Mol Phylogenet Evol. 2013 Nov;69(2):352-64. doi: 10.1016/j.ympev.2013.05.002. Epub 2013 May 16.
About 2800 mitochondrial genomes of Metazoa are present in NCBI RefSeq today, two thirds belonging to vertebrates. Metazoan phylogeny was recently challenged by large scale EST approaches (phylogenomics), stabilizing classical nodes while simultaneously supporting new sister group hypotheses. The use of mitochondrial data in deep phylogeny analyses was often criticized because of high substitution rates on nucleotides, large differences in amino acid substitution rate between taxa, and biases in nucleotide frequencies. Nevertheless, mitochondrial genome data might still be promising as it allows for a larger taxon sampling, while presenting a smaller amount of sequence information.
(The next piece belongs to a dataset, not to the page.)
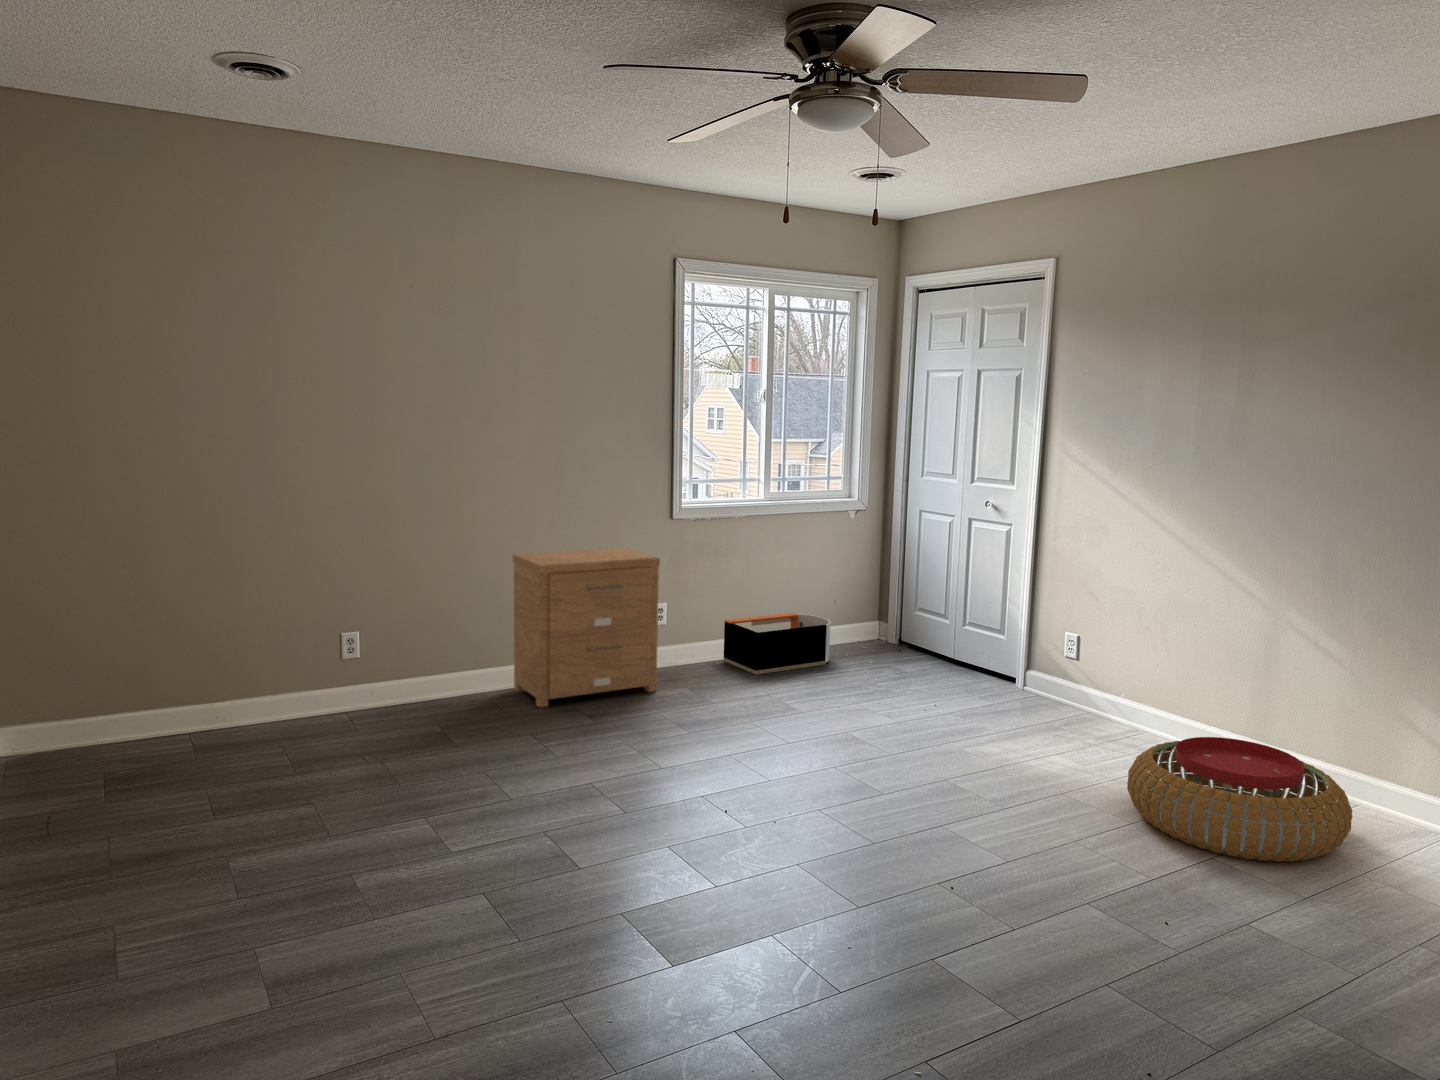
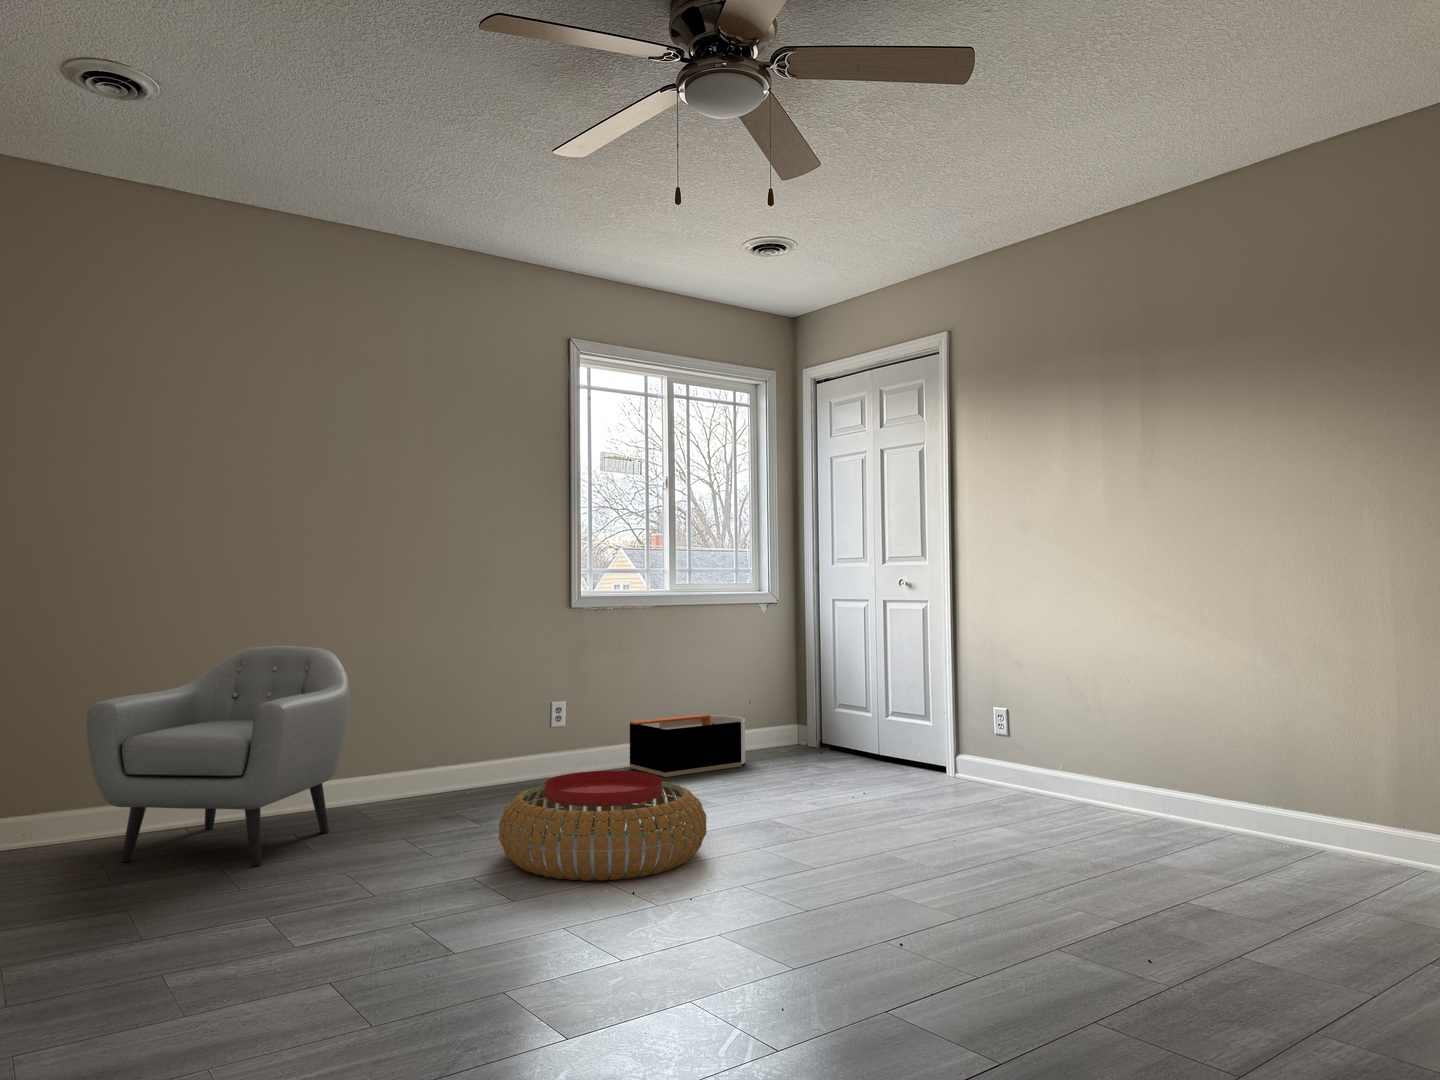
nightstand: present [513,548,660,707] -> none [390,639,556,813]
armchair: none [266,562,481,761] -> present [87,646,350,866]
pouf: present [1127,737,1353,862] -> present [499,771,706,880]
We present the most comprehensive analysis of bilaterian relationships based on mitochondrial genome data. The analyzed data set comprises more than 650 mitochondrial genomes that have been chosen to represent a profound sample of the phylogenetic as well as sequence diversity. The results are based on high quality amino acid alignments obtained from a complete reannotation of the mitogenomic sequences from NCBI RefSeq database. However, the results failed to give support for many otherwise undisputed high-ranking taxa, like Mollusca, Hexapoda, Arthropoda, and suffer from extreme long branches of Nematoda, Platyhelminthes, and some other taxa. In order to identify the sources of misleading phylogenetic signals, we discuss several problems associated with mitochondrial genome data sets, e.g. the nucleotide and amino acid landscapes and a strong correlation of gene rearrangements with long branches.
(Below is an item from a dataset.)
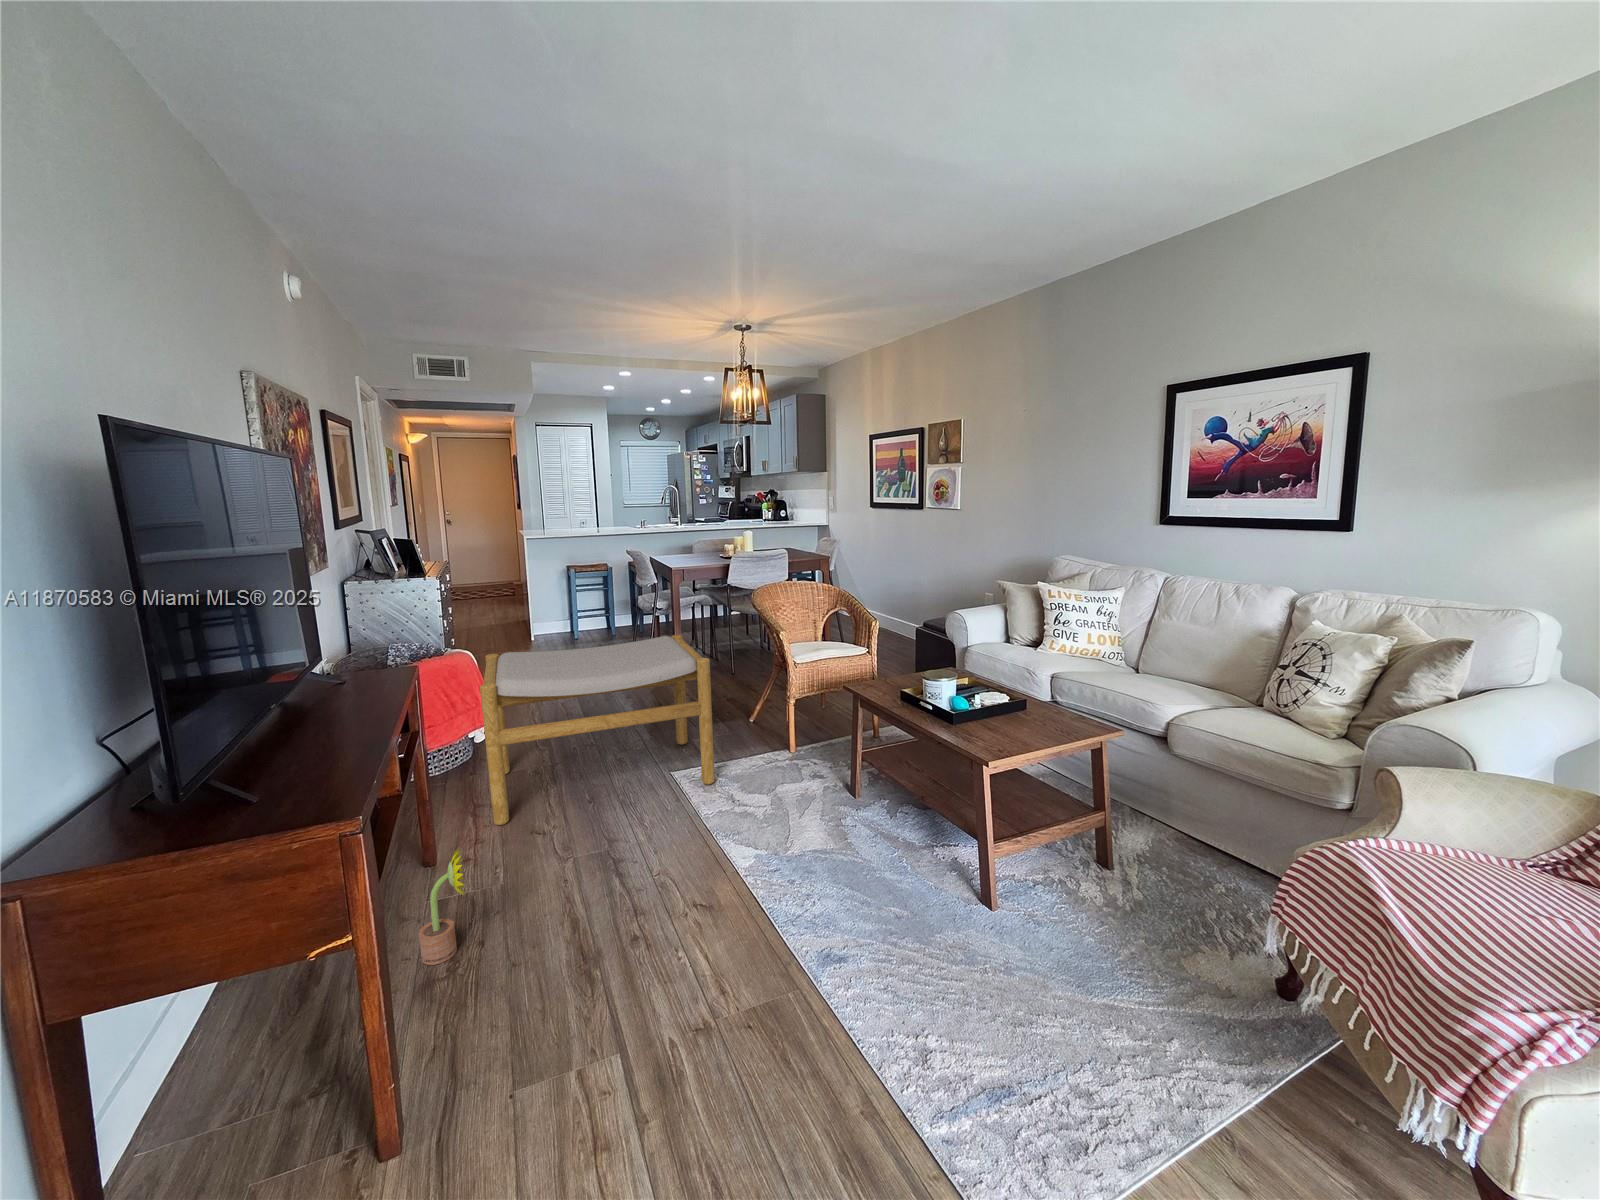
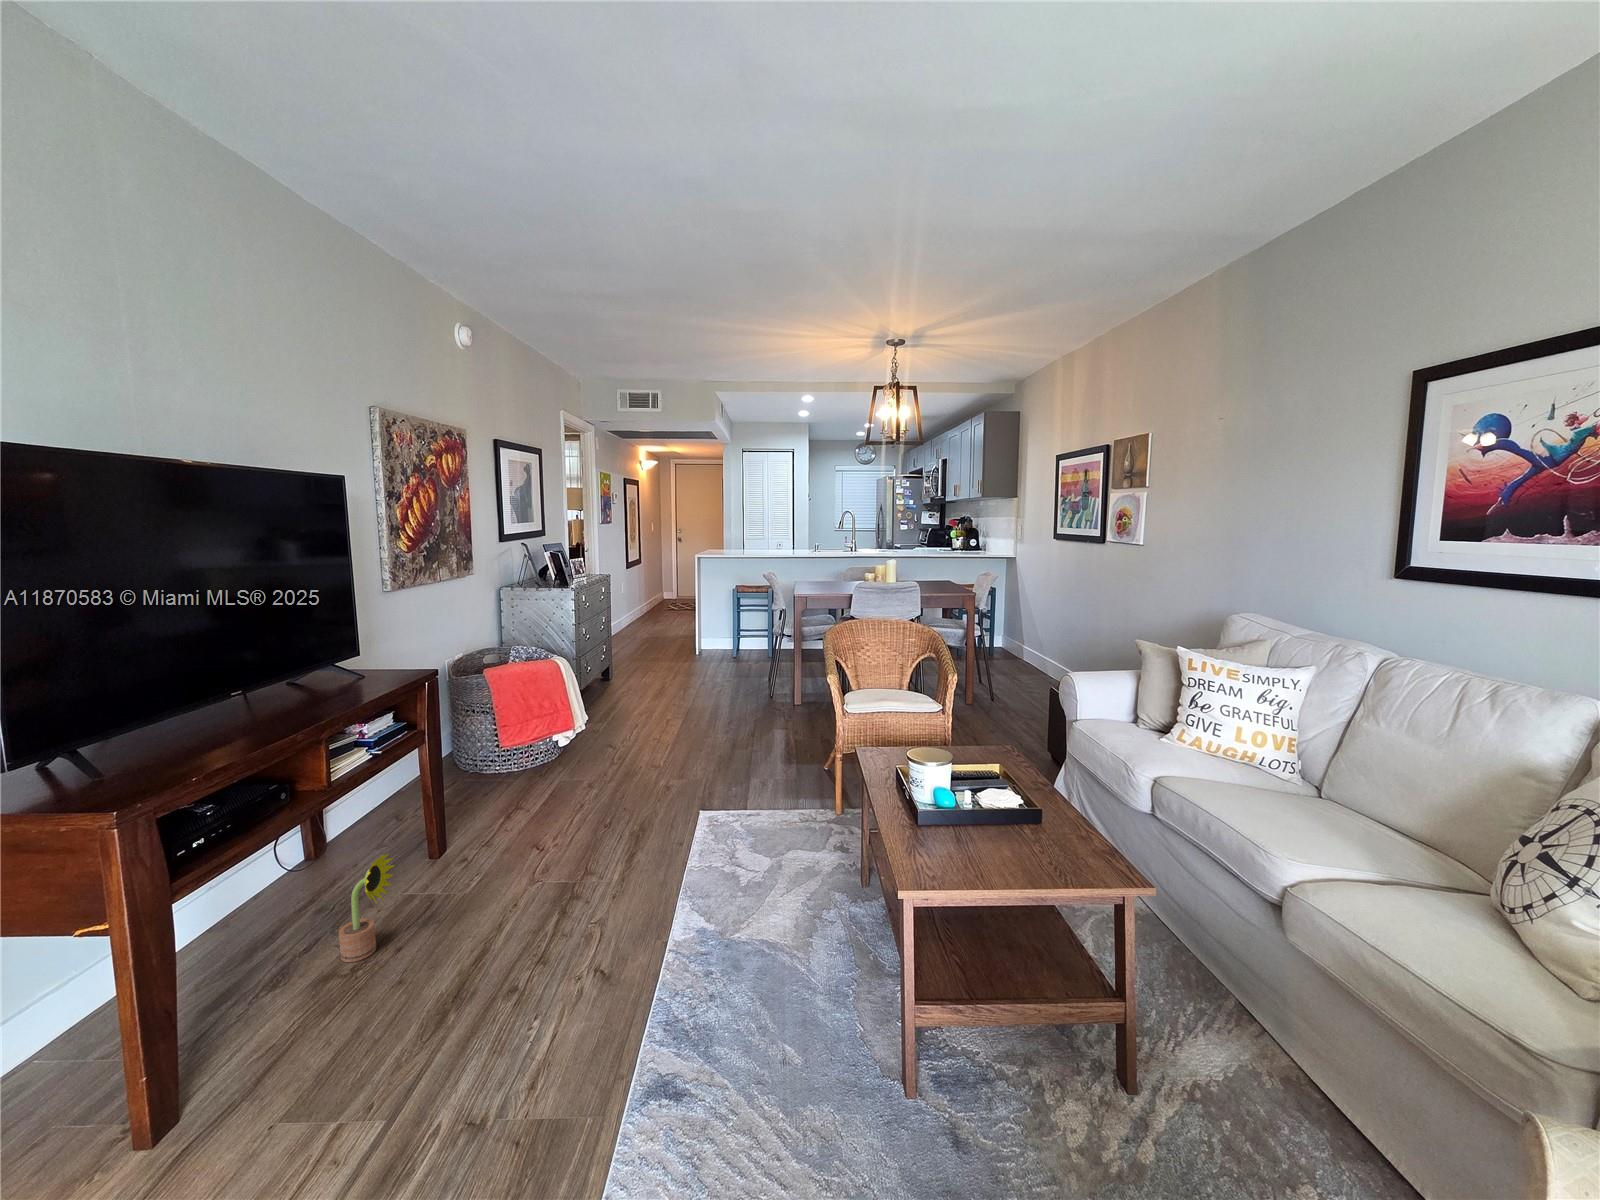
footstool: present [480,635,715,825] -> none [500,668,741,836]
目前,NCBI RefSeq 中约有 2800 个后生动物的线粒体基因组,其中三分之二属于脊椎动物。后生动物系统发育最近受到大规模 EST 方法(系统基因组学)的挑战,这些方法稳定了经典节点,同时支持了新的姐妹群假说。由于核苷酸的高替换率、分类群之间氨基酸替换率的巨大差异以及核苷酸频率的偏差,线粒体数据在深度系统发育分析中的应用经常受到批评。然而,线粒体基因组数据仍然具有很大的潜力,因为它允许更大的分类群采样,同时提供较少的序列信息。我们根据线粒体基因组数据对后生动物的关系进行了最全面的分析。分析的数据集中包含了 650 多个线粒体基因组,这些基因组是从 NCBI RefSeq 数据库中选择的,代表了系统发育和序列多样性的深刻样本。这些结果是基于从 NCBI RefSeq 数据库中完整重新注释的线粒体基因组序列获得的高质量氨基酸比对。然而,这些结果未能为许多其他无可争议的高级分类群提供支持,如软体动物门、六足动物门、节肢动物门,并且线虫门、扁形动物门和其他一些分类群的极端长分支也受到影响。为了确定误导系统发育信号的来源,我们讨论了与线粒体基因组数据集相关的几个问题,例如核苷酸和氨基酸景观以及基因重排与长分支的强烈相关性。